I have a large graph in which there are nodes representing people. All of them have firstname and surname properties, some have middlename properties. I'm looking for nodes that might represent the same person, so am looking at the different permutations of names. I'm currently comparing surnames and the first initial of firstnames [ some nodes just have initials ], but can't figure out how to test middlenames if they exist.

My current query is:

match (a:Author), (b:Author)
where
  a.surname=b.surname and
  ( a.firstname starts with 'A' and b.firstname starts with 'A')
return distinct a,b

My understanding is that OPTIONAL MATCH refers only to patterns, so that won't work. I can't find a way to write an if statement that makes sense.
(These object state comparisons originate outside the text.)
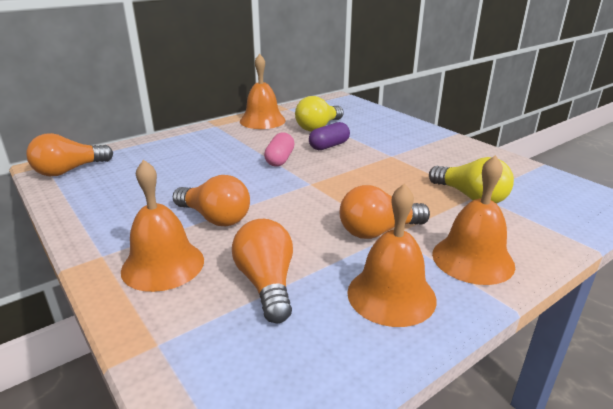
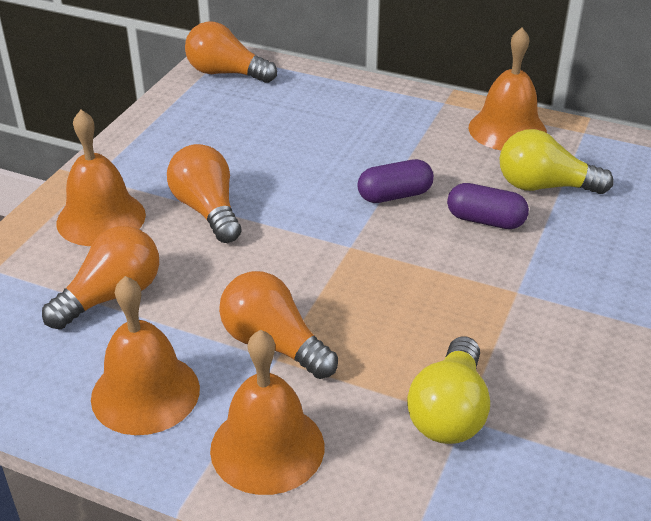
camera: 60 degrees right, 10 degrees up
(215, 218) = (207, 210): orange light bulb -> orange light bulb turned 150 degrees clockwise
(280, 159) = (394, 195): pink capsule -> purple capsule

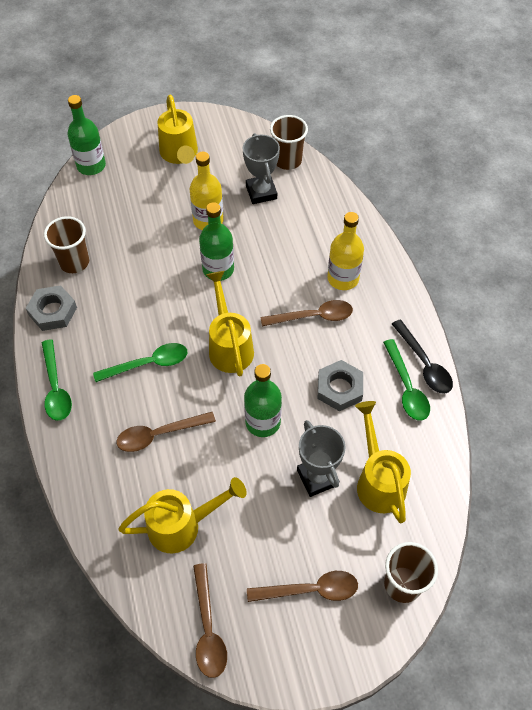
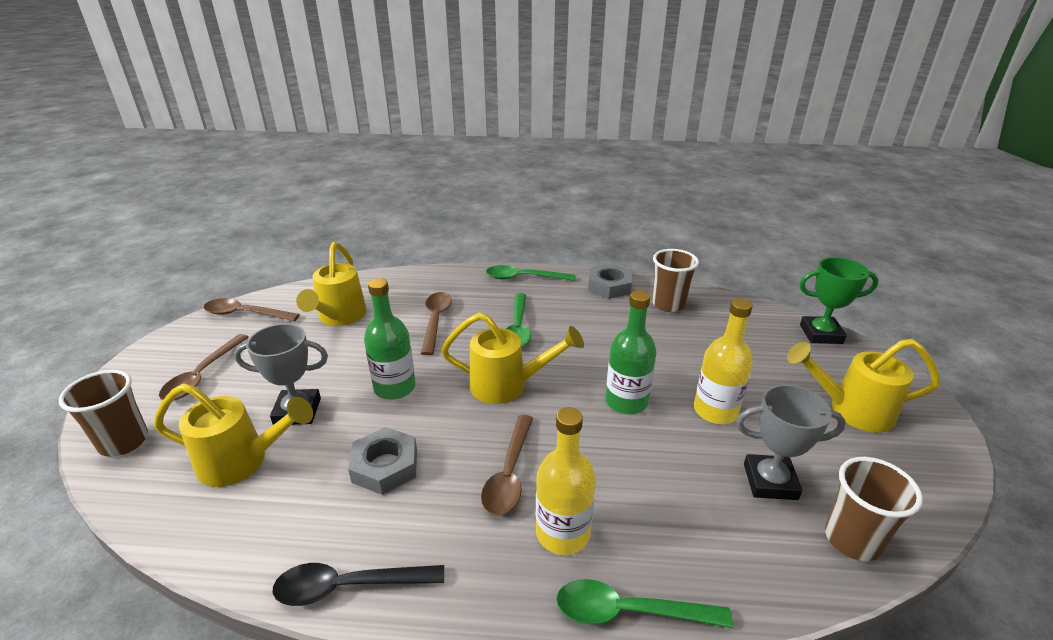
camera: 110 degrees right, 25 degrees down
(91, 165) = (821, 334): green bottle -> green trophy
(406, 387) = (329, 544): green spoon -> green spoon (628, 611)

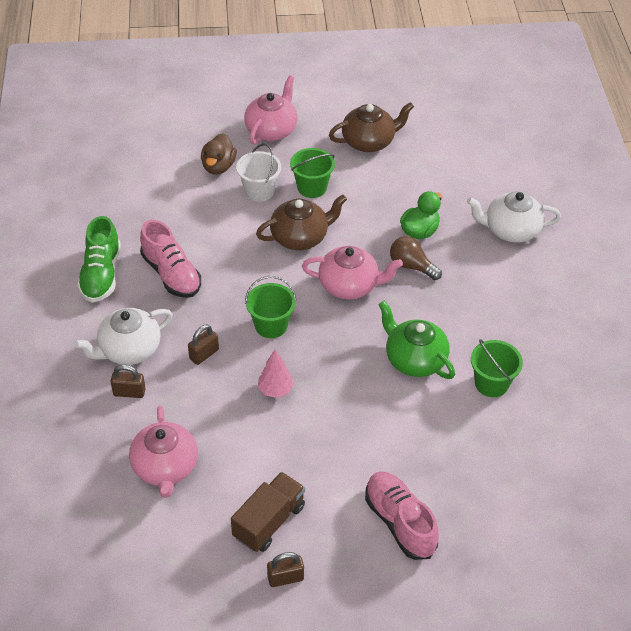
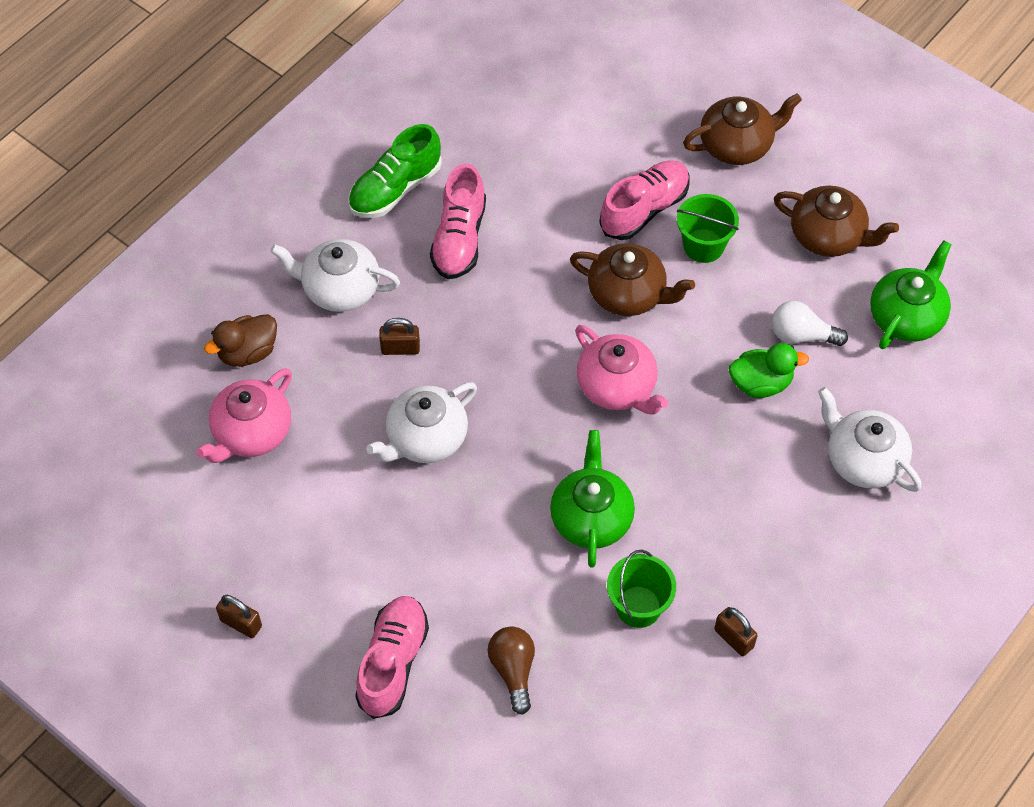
camera: 45 degrees right, 10 degrees up
(129, 392) = (296, 333): brown padlock -> brown padlock (734, 638)
(218, 167) = (633, 149): brown duck -> brown duck (247, 352)
(259, 191) = (644, 209): white bucket -> pink shoe
(269, 521) = (283, 560): brown truck -> none
(271, 325) = (494, 368): green bucket -> none
(272, 130) = (737, 145): pink teapot -> brown teapot
(275, 390) = (425, 438): pink tree -> white teapot
(411, 266) = (706, 416): brown light bulb -> brown light bulb (513, 670)
(412, 195) = (801, 335): none -> white light bulb
(450, 152) = (906, 316): none -> green teapot

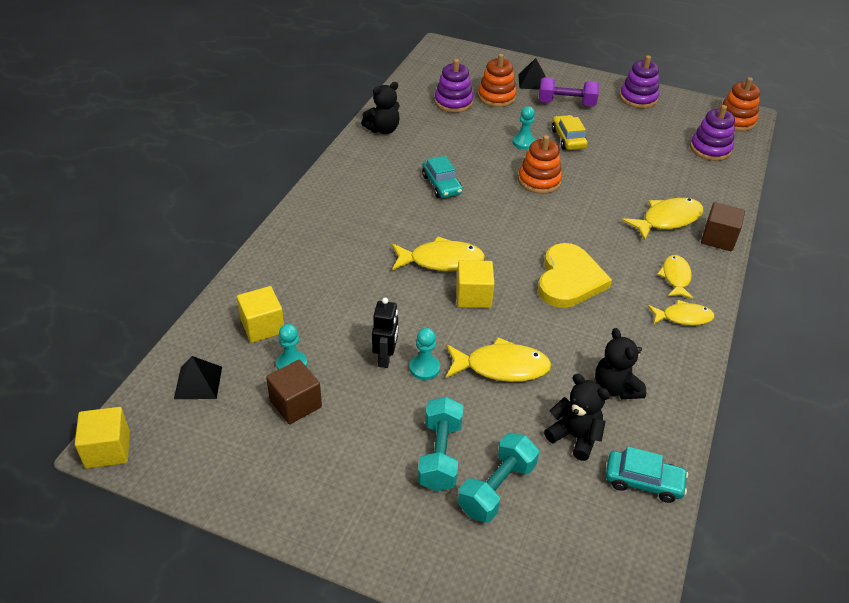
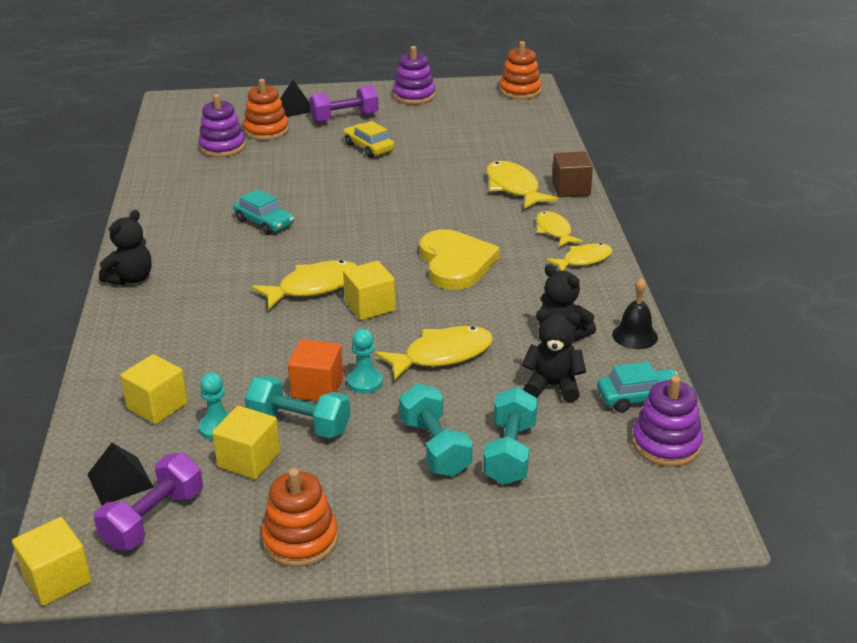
camera: 25 degrees left, 10 degrees down
(199, 427) = (153, 519): none -> purple dumbbell
(295, 404) = (249, 460): brown cube -> yellow cube
(351, 387) = (299, 424): none -> turquoise dumbbell
(383, 130) = (161, 191): black teddy bear -> black teddy bear (130, 279)
(385, 358) = (317, 388): black robot -> orange cube
(523, 143) = (325, 162): turquoise pawn -> none
(539, 181) = (365, 190): orange stacking toy -> orange stacking toy (300, 540)
(667, 220) = (514, 187): yellow fish -> yellow fish turned 60 degrees counterclockwise
(680, 415) = (635, 336): none -> black bell
(710, 149) = (513, 120): purple stacking toy -> purple stacking toy (666, 444)

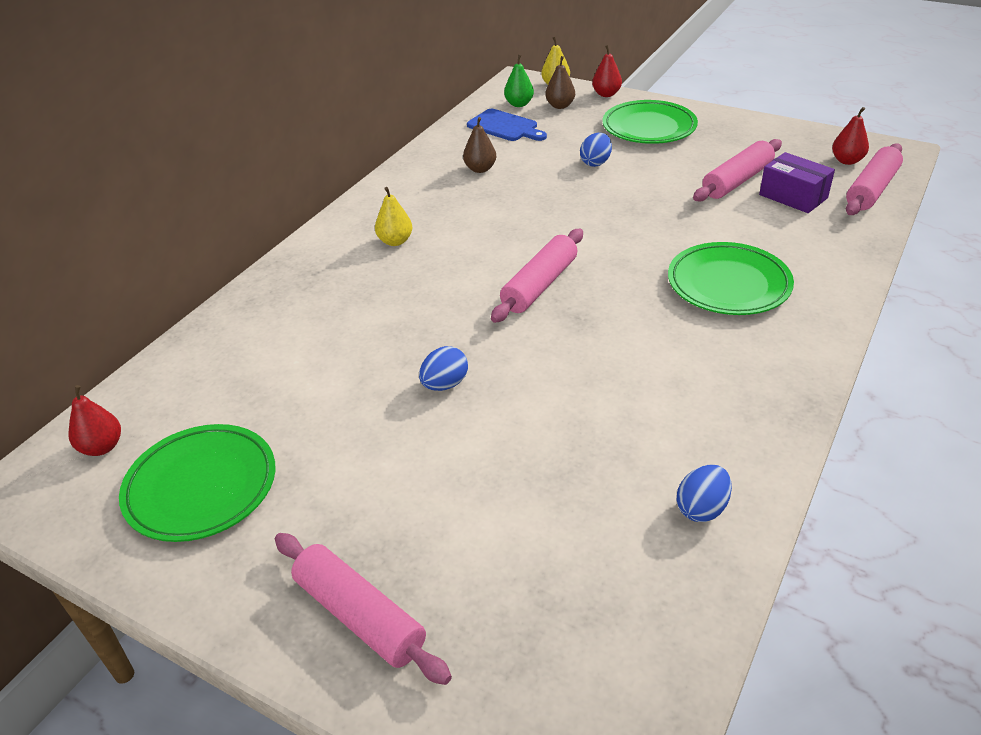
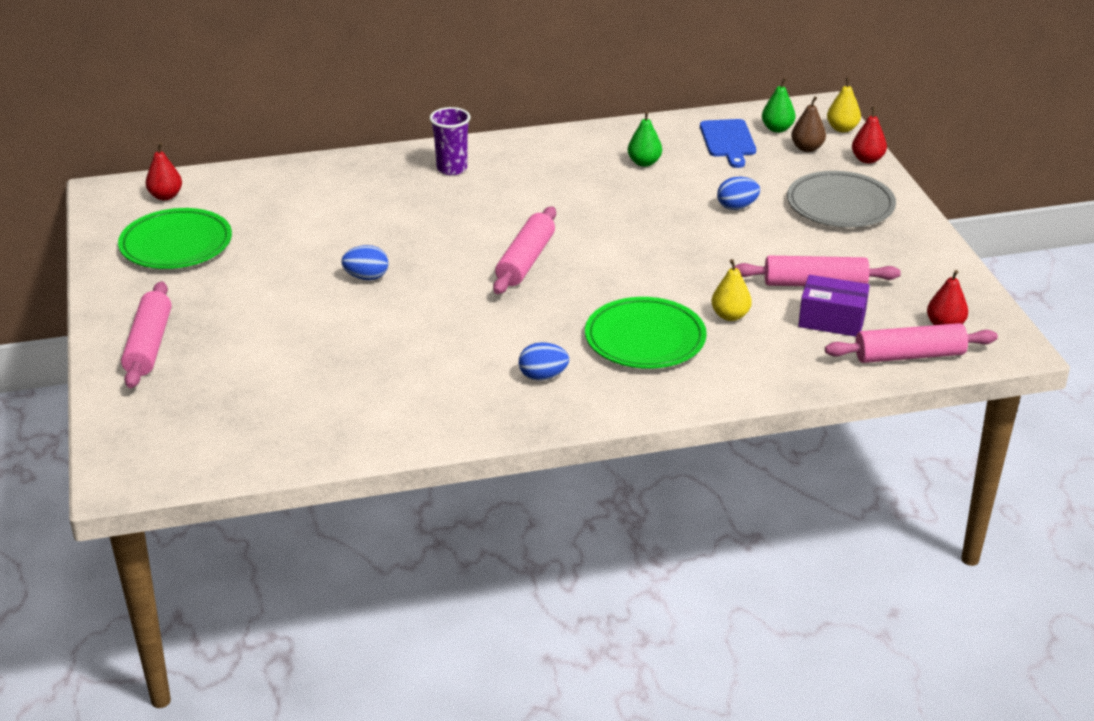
camera: 45 degrees right, 5 degrees down
(346, 253) = (452, 168): none -> purple cup
(395, 241) = (494, 178): yellow pear -> yellow pear (730, 316)
(480, 169) = (644, 163): brown pear -> green pear
(540, 285) = (526, 261): pink rolling pin -> pink rolling pin turned 60 degrees counterclockwise
(649, 127) = (840, 205): green plate -> grey plate
(701, 508) = (373, 424): blue egg -> blue egg (543, 376)
(793, 196) = (832, 320): purple box -> purple box turned 75 degrees counterclockwise

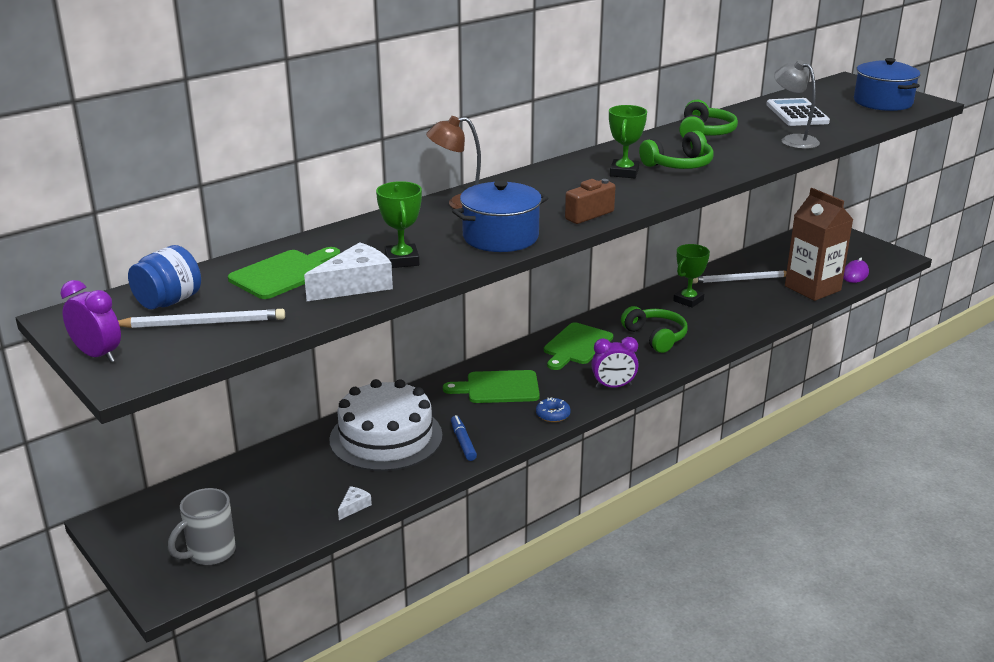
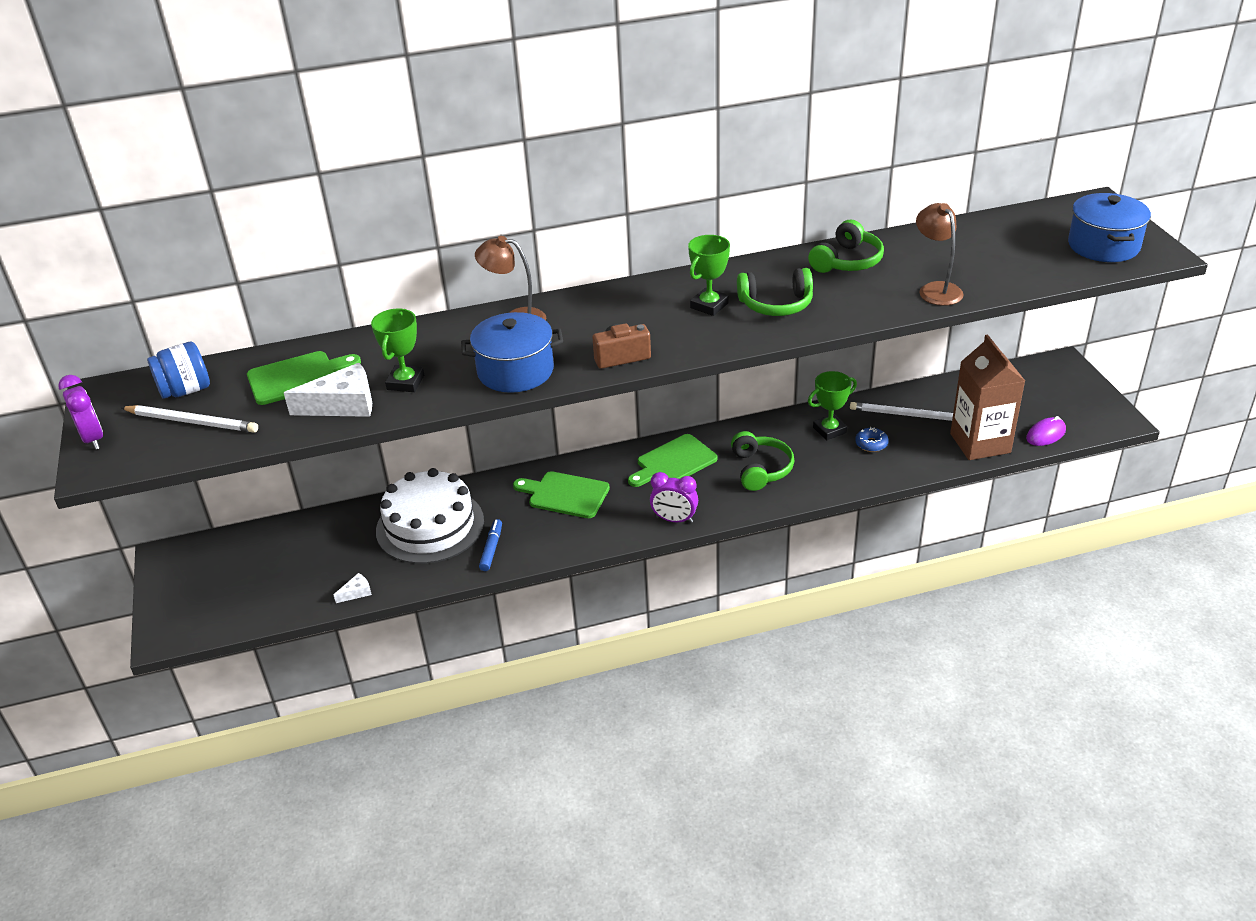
camera: 25 degrees right, 10 degrees up
(210, 553) = (219, 607): grey mug -> none
(553, 415) = (593, 538): blue donut -> blue donut (871, 444)
(793, 140) = (936, 289): grey lamp -> brown lamp
(797, 113) = (980, 248): white calculator -> none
It may be that it makes more sense for me to do this programmatically, rather than relying just on direct Cypher queries, but I was hoping to keep it really simple and just do it in Cypher.

Some examples to clarify what I want to do.

Example 1:

 Node 1:  firstname "John" middlename "Patrick" lastname "Smith" 
    Node 2: firstname "J" middlename "P" lastname "Smith" 
    Node 3: firstname "J" middlename "Q" lastname "Smith" 
    Node 4: firstname "J" lastname "Smith"

I want a query that will return nodes 1, 2, and 4 as 'matching'.

Example 2:

Node 1:  firstname "Jane" lastname "Smith" 
Node 2: firstname "J" middlename "P" lastname "Smith" 
Node 3: firstname "J" middlename "Q" lastname "Smith" 
Node 4: firstname "J" lastname "Smith"

Here, I want all 4 nodes, since the 'canonical' name doesn't have a middle name.

1
You might want to more clearly elucidate what it is you're trying to do since "can't figure out how to test middle names if they exist" resulted in me telling you to use EXISTS and get down-voted for it.joslinm
Thanks, hopefully my expanded examples clarify better. FWIW, I didn't downvote you. To me, your comment was a sign that I didn't clearly explain the problem I was trying to solve.betseyb

1 Answers

3
votes

I think you need something like the following:

match (a:Author), (b:Author)
where
  id(a) < id(b) and
  ( a.surname=b.surname) and
  ( a.firstname starts with 'A' and b.firstname starts with 'A') and
  ( a.middlename=b.middlename OR a.middlename IS NULL OR b.middlename IS NULL)
return a,b

How to work with null is a good reference for puzzles like the one you're dealing with.

EDIT: Let's break it down with some pseudocode:

if (a.middlename is null) return true;
if (b.middlename is null) return true;
if (a.middlename is not null and b.middlename is not null and a.middlename!=b.middlename) return false;
if (a.middlename is not null and b.middlename is not null and a.middlename=b.middlename) return true;